あからさまと言えばあからさまだが、ヘレナはリーシャに直接子供じみた嫌がらせをしたりはしなかった。
本当に、ただ見ているだけ。
それが逆に気持ち悪くもある。
この日の中庭での昼食も見られている気配があった。
というより、リーシャ達からヘレナの姿がバッチリ見えている。
彼女は二つ先のベンチに腰掛け、リーシャの方を睨みながらパンを頬張っていた。
「なんだろうな?あれ」
リーシャの鞄に入っていたエリマキトカゲがヒョコッと顔を出す。
下手過ぎるストーカー行為にラズは首を傾げた。
「殺っちゃう?」
マリーの意見である。
殺戮型の思考なだけあって発想が物騒だ。
「コラ!マリーちゃん!軽々しく一般人殺そうとしないの!」
「ラズ……貴方が言いますか?」
リーシャの隣でやれやれとエミリオが溜息をついた。
「でもでも、リッちゃんの敵ならマリーちゃんの敵なのよ?情けは無用なの!」
「今のところ、こちらを睨んでくるだけなので彼女は無害です。

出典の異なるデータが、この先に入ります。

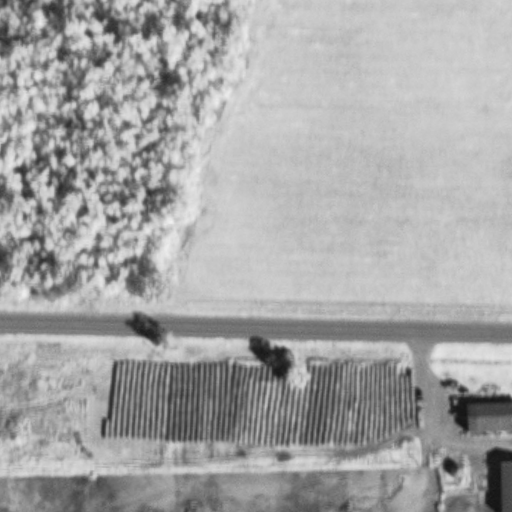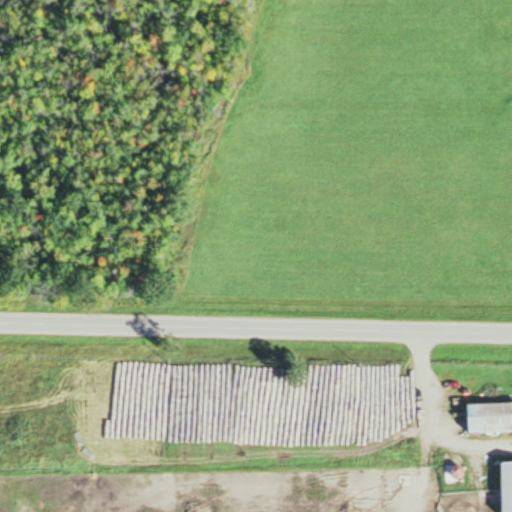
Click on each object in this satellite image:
road: (256, 326)
building: (491, 420)
building: (507, 487)
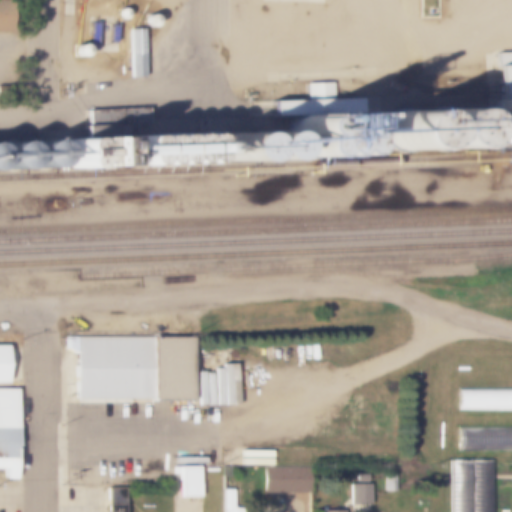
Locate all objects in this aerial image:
silo: (119, 13)
building: (119, 13)
building: (4, 16)
building: (5, 16)
silo: (146, 21)
building: (146, 21)
road: (199, 47)
road: (45, 50)
silo: (75, 50)
building: (75, 50)
building: (133, 53)
building: (511, 58)
road: (353, 59)
building: (500, 77)
road: (99, 97)
building: (310, 104)
building: (314, 113)
building: (501, 122)
silo: (442, 130)
building: (442, 130)
building: (445, 130)
silo: (403, 131)
building: (403, 131)
building: (406, 132)
silo: (321, 137)
building: (321, 137)
silo: (258, 147)
building: (258, 147)
silo: (67, 148)
building: (67, 148)
silo: (229, 148)
building: (229, 148)
silo: (352, 148)
building: (352, 148)
silo: (159, 151)
building: (159, 151)
building: (97, 154)
silo: (39, 156)
building: (39, 156)
silo: (10, 157)
building: (10, 157)
railway: (459, 162)
silo: (67, 163)
building: (67, 163)
railway: (256, 166)
railway: (256, 219)
railway: (256, 229)
railway: (256, 239)
railway: (256, 254)
railway: (295, 265)
railway: (34, 282)
road: (272, 288)
road: (12, 309)
building: (1, 364)
building: (3, 364)
building: (130, 368)
building: (133, 370)
road: (347, 379)
building: (483, 400)
building: (485, 400)
building: (6, 408)
road: (43, 408)
building: (8, 432)
building: (483, 438)
building: (484, 439)
building: (6, 448)
road: (141, 448)
building: (285, 479)
building: (186, 480)
building: (288, 481)
building: (461, 486)
building: (472, 486)
building: (481, 486)
building: (225, 494)
building: (358, 497)
building: (360, 498)
building: (113, 499)
building: (115, 499)
building: (333, 511)
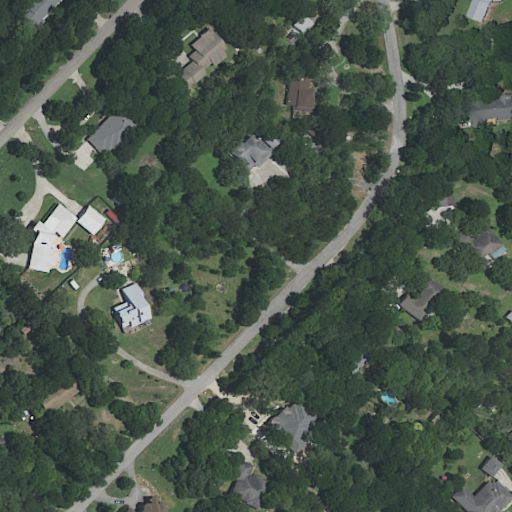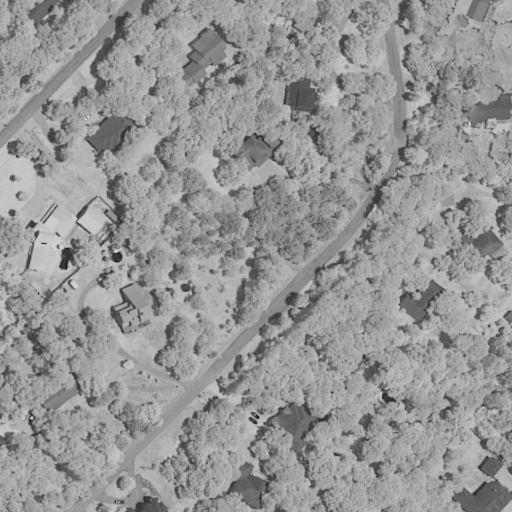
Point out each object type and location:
road: (396, 3)
building: (479, 9)
building: (32, 12)
building: (297, 25)
building: (197, 56)
road: (73, 73)
road: (332, 75)
building: (295, 95)
building: (488, 110)
road: (80, 120)
building: (99, 136)
building: (240, 153)
road: (39, 188)
building: (441, 200)
building: (52, 233)
building: (474, 242)
road: (256, 244)
road: (303, 281)
building: (416, 295)
building: (124, 308)
road: (117, 353)
building: (351, 363)
building: (53, 395)
road: (244, 417)
building: (284, 423)
building: (510, 433)
building: (0, 442)
building: (486, 466)
building: (239, 481)
building: (477, 498)
building: (146, 507)
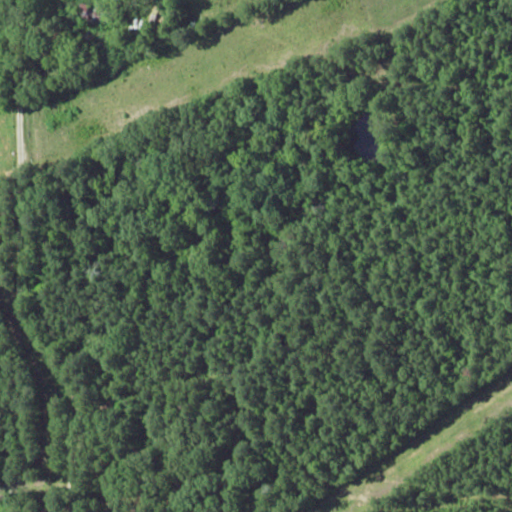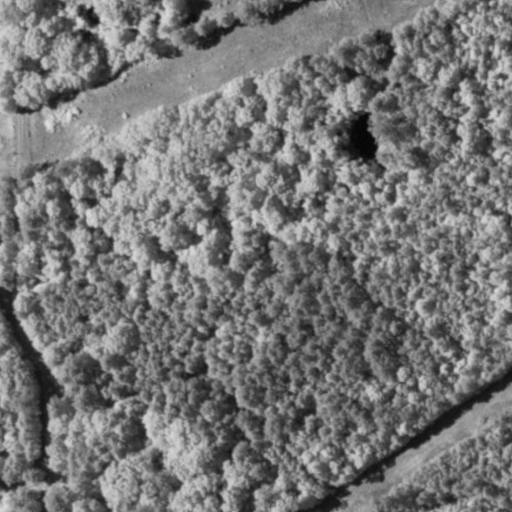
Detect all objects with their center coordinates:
road: (308, 87)
road: (18, 240)
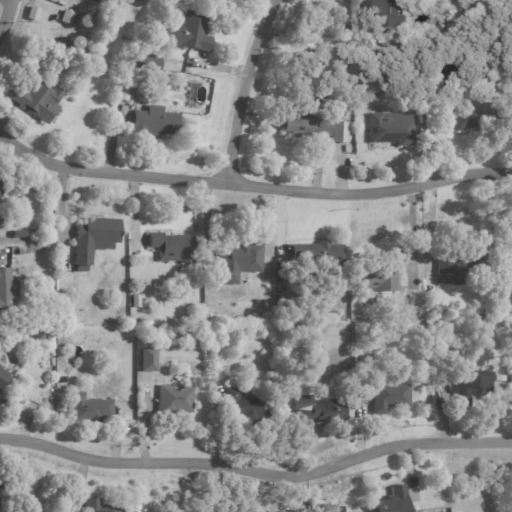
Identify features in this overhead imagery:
building: (387, 11)
building: (384, 12)
building: (30, 15)
building: (64, 15)
road: (8, 16)
building: (64, 18)
road: (313, 29)
building: (188, 31)
building: (184, 34)
building: (145, 60)
building: (337, 65)
building: (449, 69)
road: (240, 87)
building: (35, 99)
building: (36, 101)
building: (466, 115)
building: (466, 118)
building: (152, 120)
building: (153, 123)
building: (304, 124)
building: (303, 126)
building: (389, 126)
building: (337, 130)
building: (390, 130)
building: (337, 134)
road: (252, 182)
building: (3, 204)
building: (17, 236)
building: (92, 236)
building: (93, 240)
building: (170, 245)
building: (169, 248)
building: (314, 251)
building: (316, 255)
building: (233, 259)
building: (236, 262)
building: (506, 269)
building: (448, 270)
building: (377, 279)
building: (378, 279)
building: (6, 286)
building: (6, 290)
building: (132, 299)
building: (410, 301)
building: (134, 302)
building: (118, 323)
building: (37, 336)
building: (146, 357)
building: (147, 359)
building: (2, 378)
building: (469, 385)
building: (470, 387)
building: (387, 395)
building: (173, 398)
building: (388, 398)
building: (173, 401)
building: (241, 404)
building: (88, 406)
building: (319, 408)
building: (245, 409)
building: (89, 411)
building: (315, 411)
road: (257, 467)
building: (391, 500)
building: (394, 501)
building: (100, 505)
building: (91, 506)
building: (324, 507)
building: (324, 508)
building: (283, 511)
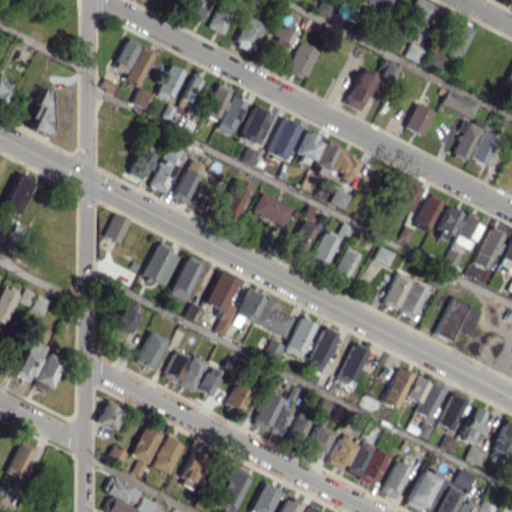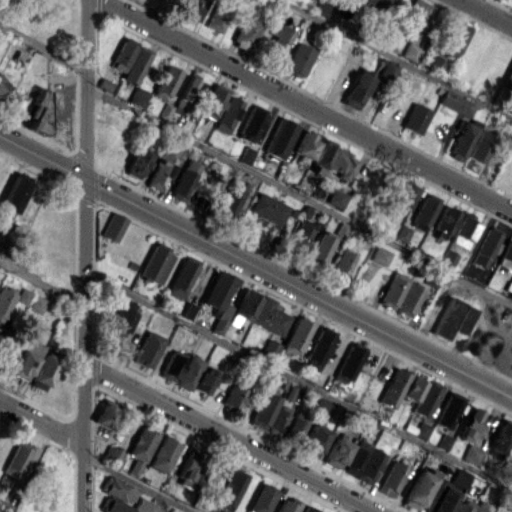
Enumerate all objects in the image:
building: (365, 1)
building: (378, 4)
building: (323, 8)
building: (190, 10)
road: (488, 11)
building: (218, 15)
building: (413, 19)
building: (245, 32)
building: (455, 39)
building: (275, 40)
road: (43, 49)
building: (410, 51)
building: (122, 54)
road: (396, 58)
building: (296, 59)
building: (134, 64)
building: (384, 69)
building: (507, 77)
building: (164, 82)
building: (2, 86)
building: (356, 88)
building: (185, 91)
building: (136, 97)
building: (212, 101)
building: (455, 103)
road: (306, 105)
building: (226, 114)
building: (414, 118)
building: (250, 123)
building: (278, 137)
building: (462, 138)
building: (304, 145)
building: (479, 145)
building: (245, 154)
building: (320, 156)
building: (137, 163)
building: (339, 166)
building: (158, 172)
building: (183, 180)
building: (13, 193)
building: (403, 195)
road: (298, 196)
building: (335, 197)
building: (230, 198)
building: (266, 208)
building: (424, 209)
building: (444, 220)
building: (112, 226)
building: (462, 231)
building: (401, 233)
building: (299, 234)
building: (1, 236)
building: (483, 248)
building: (318, 250)
building: (506, 252)
road: (84, 255)
building: (379, 255)
building: (447, 258)
building: (155, 263)
building: (340, 263)
road: (255, 265)
building: (181, 277)
road: (42, 283)
building: (392, 290)
building: (510, 293)
building: (22, 295)
building: (5, 297)
building: (218, 299)
building: (407, 299)
building: (35, 304)
building: (242, 307)
building: (121, 316)
building: (268, 316)
building: (452, 317)
building: (295, 336)
building: (318, 346)
building: (146, 349)
building: (268, 349)
building: (26, 359)
building: (349, 360)
building: (171, 365)
building: (42, 371)
building: (187, 371)
road: (298, 378)
building: (203, 380)
building: (392, 387)
building: (420, 394)
building: (232, 397)
building: (325, 408)
building: (263, 410)
building: (448, 410)
building: (105, 415)
building: (277, 419)
road: (42, 422)
building: (469, 424)
building: (294, 426)
building: (417, 427)
building: (501, 436)
road: (228, 437)
building: (313, 441)
building: (443, 441)
building: (141, 443)
building: (335, 452)
building: (162, 453)
building: (471, 454)
building: (111, 455)
building: (355, 457)
building: (15, 459)
building: (369, 466)
building: (133, 467)
building: (188, 469)
building: (459, 477)
building: (391, 478)
road: (137, 484)
building: (418, 488)
building: (117, 489)
building: (228, 489)
building: (261, 498)
building: (446, 499)
building: (510, 502)
road: (158, 503)
building: (142, 505)
building: (285, 505)
building: (4, 506)
building: (113, 506)
building: (460, 507)
building: (480, 507)
building: (308, 508)
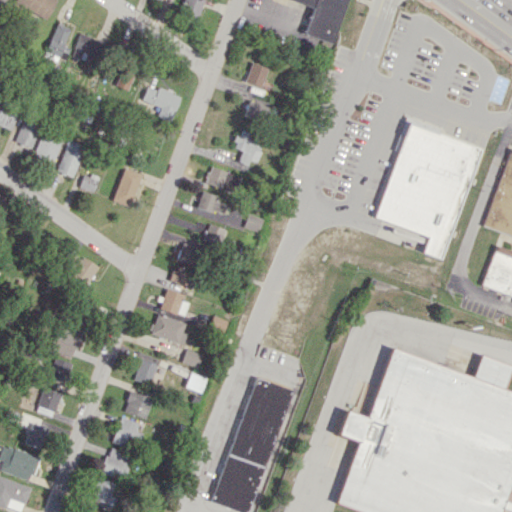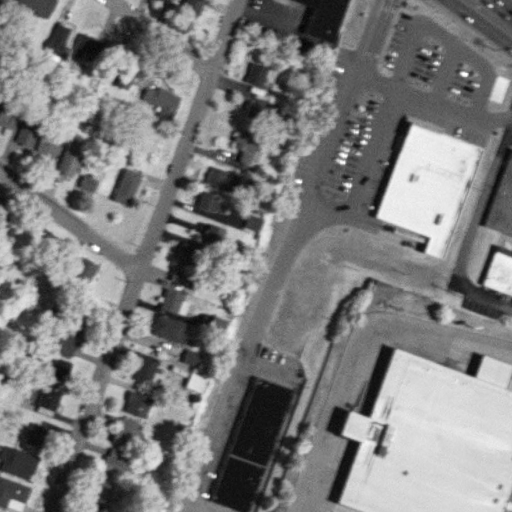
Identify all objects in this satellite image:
building: (160, 1)
building: (36, 6)
building: (190, 7)
building: (322, 18)
road: (485, 19)
road: (161, 36)
building: (55, 41)
building: (82, 46)
road: (350, 73)
building: (254, 74)
building: (124, 75)
road: (398, 77)
building: (160, 100)
building: (258, 111)
road: (467, 112)
building: (6, 116)
building: (24, 136)
building: (246, 146)
building: (46, 147)
building: (69, 157)
building: (220, 178)
building: (87, 182)
building: (426, 184)
building: (125, 186)
building: (126, 186)
building: (501, 199)
building: (209, 202)
road: (68, 219)
building: (252, 222)
building: (199, 226)
building: (212, 234)
building: (187, 253)
road: (141, 255)
building: (81, 267)
building: (498, 273)
building: (180, 275)
road: (266, 292)
building: (172, 302)
building: (167, 328)
building: (65, 339)
road: (353, 350)
building: (189, 357)
building: (58, 369)
building: (143, 371)
building: (46, 400)
building: (136, 404)
building: (28, 427)
building: (125, 432)
building: (430, 440)
building: (249, 444)
building: (250, 444)
building: (17, 462)
building: (115, 462)
building: (101, 490)
building: (12, 494)
building: (87, 510)
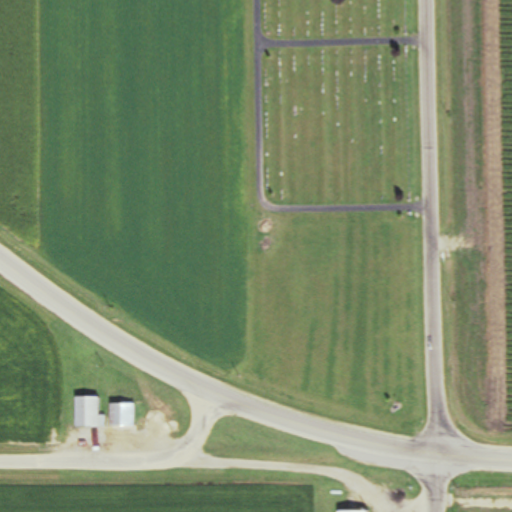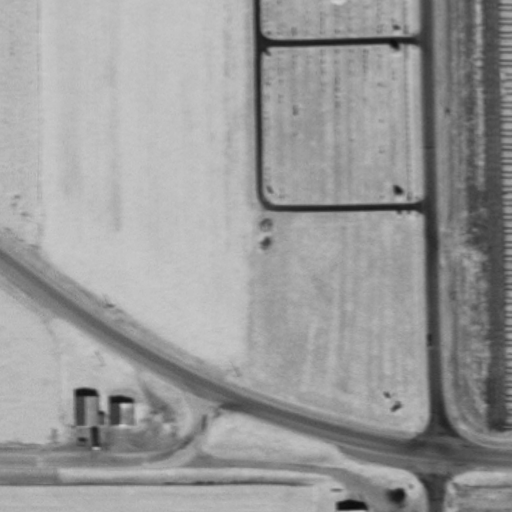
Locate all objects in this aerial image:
park: (333, 125)
road: (436, 255)
road: (207, 387)
building: (95, 412)
building: (129, 416)
road: (477, 457)
road: (221, 462)
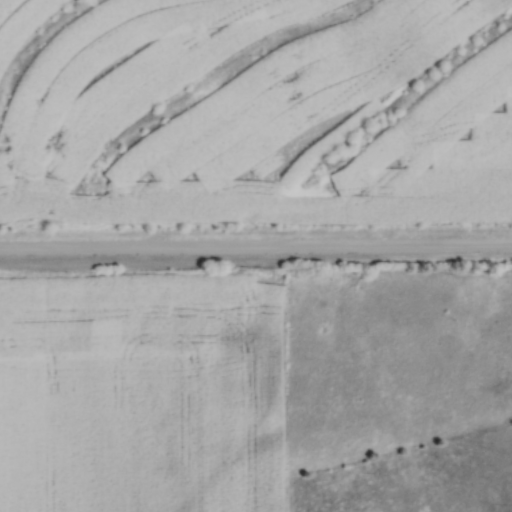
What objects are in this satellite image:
road: (256, 252)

ですからまだ様子見ですよマリー。勝手に殺さないでください」
「むう、わかったの」
あの日以来リーシャを気づかって、エミリオは本当に講義以外のほとんどの時間をリーシャと一緒に過ごすようになった。
お弁当はもちろん一緒に食べるし、家までの送り迎えもしてくれる。
(何もそこまでしなくても……)
とは思ったものの、オーチェに事情を説明したら是非送り迎えをしてもらえと言われてしまったリーシャだった。
オーチェもオーチェで心配性だ。